*Исходный текст:*
----

Опубликовано в журнале Октябрь, номер 5, 2004
Пятый час ночи.
Те, кто делает советскую литературу, давно уже спят. В пятом часу ночи я один заменяю их всех – я сижу и работаю.
Стол мой завален шкурками колбасы, съеденной одним из моих голодных поклонников. На письменном столе спит моя мать. Мир тебе, старушка! Спи – я устроился на обеденном…
Жена моя спит, повернувшись лицом к стене. По стене, как по экрану, проходят ее скромные сны. Ребенок сопит в люльке. Это очень приятно, когда у тебя есть ребенок и когда он этак приятно сопит.
Ангелы сна пролетают над моей двухсаженной площадью.
Я уже, кажется, сказал, что сижу и работаю. Пишу заметки для отдела “Записки писателя”. Должен написать о том, как я работаю. Это тоже работа. Для меня особенно трудная, ибо я в последний год мало чего написал. Мне было бы гораздо легче написать о том, как я не работаю.
Халтура! Это существо неодушевленное, но живучее. Ни одно живое существо так не расстраивало меня. Поэта-профессионала кормит его литературный гонорар. Если “не пишется” или (что гораздо чаще) нет возможности писать – надо халтурить.
– Миша! Напиши стихотворение. Мне нужны боты, – сказала мне жена в одну из “трудных” минут.
Она шутила. Но в глубине ее больших серых глаз я заметил хвостик нелегальной надежды: “А вдруг действительно напишет?!”
Недавно я ей купил боты…
Жена моя ни бельмеса не смыслит в поэзии. К стихотворению относится, как конторщица к уроду-хозяину: “Противный, но все-таки кормит!” Но рецензий не пишет. В ней погибает критик.
Никогда не писал прозы. Эти заметки – моя первая прозаическая вещь. Начал по Шкловскому. Рублеными фразами. Не мой жанр. Продолжаю иначе.
Сентиментальность – это не искусство. Несмотря на свой приятный розовый цвет это жидкость ядовитая. Поэт, писатель должны быть опытными гомеопатами и отпускать на каждый печатный лист не более трех, четырех капель сентиментальности.
Сентиментальность не должна быть обнаженной – она должна просвечивать сквозь произведение, как загар сквозь тонкую рубаху.
Голая сентиментальность – это халтура, в лучшем случае – ханжество. Голые дураки те, кто принимает голую сентиментальность за задрапированную лирику. Человек страдает больше тогда, когда удерживает слезы, а не тогда, когда они катятся у него по лицу. Это, конечно, не значит, что глаза у нас созданы для того, чтобы слезоточить…
Самое популярное мое стихотворение – это “Гренада”.
Я не слежу обычно за тем, как у меня получается стихотворение, но весь процесс работы над “Гренадой” мне совершенно ясен.

----

*Раздел материала:*
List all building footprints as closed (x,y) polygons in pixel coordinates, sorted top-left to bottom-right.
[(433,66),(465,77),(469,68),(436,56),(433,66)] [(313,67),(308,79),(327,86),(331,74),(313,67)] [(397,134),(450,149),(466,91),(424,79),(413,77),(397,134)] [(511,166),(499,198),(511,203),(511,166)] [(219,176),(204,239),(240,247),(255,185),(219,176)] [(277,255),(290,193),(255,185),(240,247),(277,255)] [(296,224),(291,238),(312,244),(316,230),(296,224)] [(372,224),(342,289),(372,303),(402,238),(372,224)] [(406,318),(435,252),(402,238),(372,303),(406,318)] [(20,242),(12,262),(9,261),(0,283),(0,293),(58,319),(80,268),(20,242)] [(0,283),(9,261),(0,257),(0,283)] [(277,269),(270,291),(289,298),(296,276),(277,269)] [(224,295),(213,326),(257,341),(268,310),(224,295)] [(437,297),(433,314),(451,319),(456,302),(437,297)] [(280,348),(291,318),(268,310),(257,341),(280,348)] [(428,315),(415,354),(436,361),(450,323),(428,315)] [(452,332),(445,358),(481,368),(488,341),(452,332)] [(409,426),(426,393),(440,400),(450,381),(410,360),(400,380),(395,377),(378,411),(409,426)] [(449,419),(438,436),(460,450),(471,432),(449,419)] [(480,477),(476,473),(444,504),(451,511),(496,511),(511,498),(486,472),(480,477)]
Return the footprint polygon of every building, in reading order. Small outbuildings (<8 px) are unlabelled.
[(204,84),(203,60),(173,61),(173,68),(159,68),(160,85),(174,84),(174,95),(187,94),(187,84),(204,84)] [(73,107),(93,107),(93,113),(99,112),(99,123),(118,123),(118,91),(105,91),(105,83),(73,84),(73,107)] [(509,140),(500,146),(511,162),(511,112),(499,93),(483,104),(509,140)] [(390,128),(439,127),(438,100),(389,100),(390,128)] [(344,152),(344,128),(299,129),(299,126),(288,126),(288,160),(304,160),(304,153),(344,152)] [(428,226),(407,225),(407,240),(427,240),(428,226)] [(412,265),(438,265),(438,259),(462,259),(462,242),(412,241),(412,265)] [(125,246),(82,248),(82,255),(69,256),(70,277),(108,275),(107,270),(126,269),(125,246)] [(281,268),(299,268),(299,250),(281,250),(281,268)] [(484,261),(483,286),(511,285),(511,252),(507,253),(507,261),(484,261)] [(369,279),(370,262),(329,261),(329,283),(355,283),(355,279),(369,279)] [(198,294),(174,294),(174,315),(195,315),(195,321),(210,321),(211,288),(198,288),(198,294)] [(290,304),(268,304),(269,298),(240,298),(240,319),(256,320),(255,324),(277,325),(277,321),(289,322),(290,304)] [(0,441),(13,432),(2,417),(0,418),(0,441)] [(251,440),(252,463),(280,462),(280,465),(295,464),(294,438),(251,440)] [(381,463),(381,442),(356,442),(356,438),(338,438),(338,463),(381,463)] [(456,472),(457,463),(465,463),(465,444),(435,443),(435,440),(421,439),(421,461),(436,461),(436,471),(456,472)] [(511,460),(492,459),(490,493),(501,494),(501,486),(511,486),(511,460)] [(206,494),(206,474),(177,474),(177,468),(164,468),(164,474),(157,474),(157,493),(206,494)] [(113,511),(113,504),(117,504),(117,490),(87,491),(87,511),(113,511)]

----

*Задания:*
(1) Ответьте на вопросы по тексту о работе поэта, каждый ответ с новой строки:
(a) На каком столе спит мать?
(b) Что, по словам жены, ей нужно?
(c) Какое стихотворение названо самым популярным?
(2) Процитируйте из текста о работе поэта отрывок от слов «Стол мой завален» до слов «этак приятно сопит.».
(3) Продолжите текст о работе поэта, начав сразу после его последнего предложения.

*Ответы по заданиям:*
(1)
(a) На письменном столе.
(b) Боты.
(c) «Гренада».

(2)
Стол мой завален шкурками колбасы, съеденной одним из моих голодных поклонников. На письменном столе спит моя мать. Мир тебе, старушка! Спи – я устроился на обеденном…
Жена моя спит, повернувшись лицом к стене. По стене, как по экрану, проходят ее скромные сны. Ребенок сопит в люльке. Это очень приятно, когда у тебя есть ребенок и когда он этак приятно сопит.

(3)
Помню: я шел по Тверской и все время бессознательно напевал:
Гренада, Гренада,
Гренада моя!
Неожиданно я обратил внимание на всю бессмысленность этих строк. Откуда они появились? Спустя некоторое время я вспомнил, что на Тверской есть гостиница “Гренада”. Очевидно, вывеска ее бросилась мне в глаза.
“Вот бы написать стихотворение из жизни испанских грандов! Как бы надо мной смеялись!”
Я уже мысленно читал абзацы журнальных и газетных столбцов:
“Светлову, как видно, надоела наша советская действительность, и он обращает свои взоры в сторону испанской буржуазии. Тов. Светлова нам, конечно, терять не хочется, но если испанский империализм так уж вам по душе, то – скатертью дорожка, гражданин Светлов!”
Несмотря на такую ужасающую перспективу я продолжал напевать. Так я добрел домой.
И вдруг я понял, что здесь надо действовать путем контраста. Что если эти строки вложить в уста, скажем, крестьянина с Украины? Не успел я как следует осмыслить это, как у меня появились новые две строки:
Гренадская волость
В Испании есть!
Написать остальное не представило никакой трудности.
Стихотворение оплачивается построчно. Как ни стыдно сознаться, но растянутость “Гренады” объясняется этим обстоятельством. Над ней нужно было еще поработать, сократить, сжать ее. Но… была пятница – день выдачи гонорара в “Комсомольской правде”, а я… человек слабохарактерный. Между прочим, за “Гренаду” мне было уплачено меньше, чем полагалось, – как за слабое стихотворение. “Вы можете писать лучше!” Совершенно несостоятельная формулировка. Стихотворение должно оплачиваться, как стихотворение, а не как определенный набор строк. Это принесет пользу и редакции, и поэту, и читателю.
Стихотворение “Я в жизни ни разу не был в таверне” появилось таким же образом, как и “Гренада”.
Однажды вечером я шел с приятелем по Фонтанке. Шутя я сказал:
– Вот был бы номер, если бы здесь неожиданно появился тигр. Как быстро побежали бы все эти спокойно идущие люди!
Выдуманное стало бы реальностью: медленно, вразвалку бредущий тигр и кинематографическая стремительность людей –
…Усатые тигры прошли к водопою…
Стихотворение было обречено – оно должно было быть написано.
Глубоко ошибаются те, кто думает, что сначала обдумывается тема, а затем пишется стихотворение. Строчка разбегается в тему. Инерция этого разбега создает стихотворение.
Часто поэт жалуется: “У меня есть замечательная тема для стихотворения, но я не знаю, как начать”.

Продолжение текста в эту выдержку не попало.